### WORK TO COMPLETE:
Of all the lines in the records below, copy only those that contain the string "Lectures".

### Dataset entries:
———

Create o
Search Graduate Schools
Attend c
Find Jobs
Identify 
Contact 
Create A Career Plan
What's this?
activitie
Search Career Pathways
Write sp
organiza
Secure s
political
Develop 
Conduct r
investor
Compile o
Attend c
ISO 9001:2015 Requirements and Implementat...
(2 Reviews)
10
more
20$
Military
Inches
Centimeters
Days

———

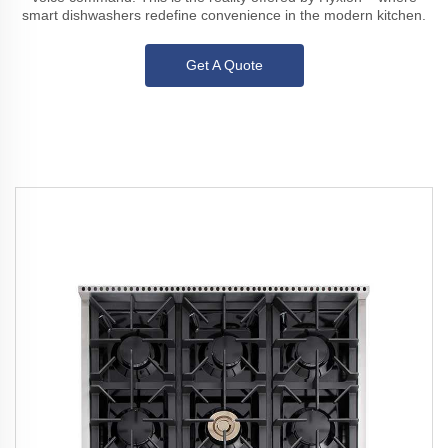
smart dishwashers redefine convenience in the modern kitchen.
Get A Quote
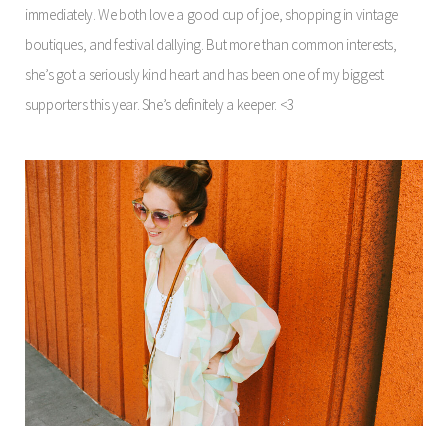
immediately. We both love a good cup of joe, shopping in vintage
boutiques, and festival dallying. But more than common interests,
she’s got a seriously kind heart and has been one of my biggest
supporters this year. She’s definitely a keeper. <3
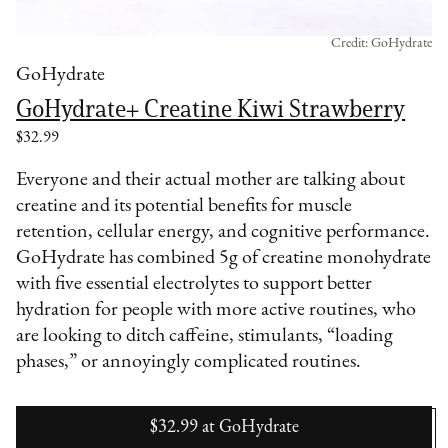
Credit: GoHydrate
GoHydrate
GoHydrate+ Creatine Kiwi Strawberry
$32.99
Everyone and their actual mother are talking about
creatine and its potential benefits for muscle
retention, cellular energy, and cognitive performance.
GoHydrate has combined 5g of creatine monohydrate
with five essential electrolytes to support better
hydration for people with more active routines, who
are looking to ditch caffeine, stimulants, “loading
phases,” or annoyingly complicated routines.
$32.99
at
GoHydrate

———

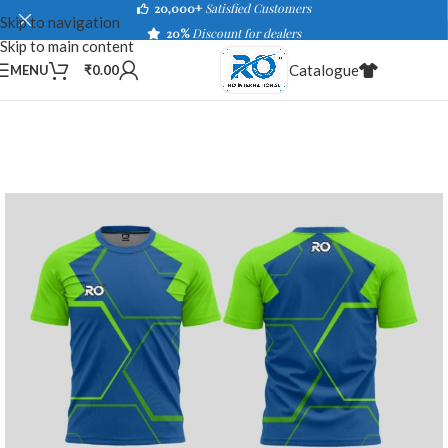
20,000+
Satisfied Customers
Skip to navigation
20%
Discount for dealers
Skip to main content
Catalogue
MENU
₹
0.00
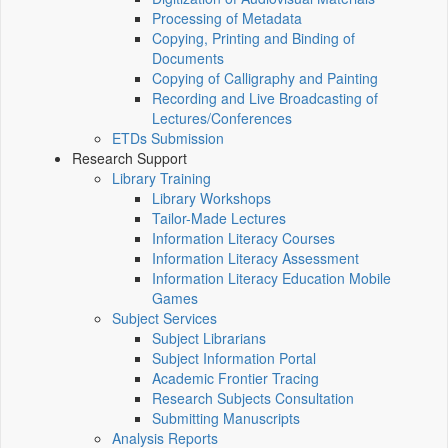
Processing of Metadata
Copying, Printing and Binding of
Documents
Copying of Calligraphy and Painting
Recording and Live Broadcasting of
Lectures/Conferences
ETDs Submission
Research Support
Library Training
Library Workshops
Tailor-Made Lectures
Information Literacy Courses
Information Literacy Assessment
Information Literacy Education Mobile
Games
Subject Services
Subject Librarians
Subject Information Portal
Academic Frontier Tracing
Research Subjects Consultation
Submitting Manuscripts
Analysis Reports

———

### THE COMPLETED TASK:
Lectures/Conferences
Tailor-Made Lectures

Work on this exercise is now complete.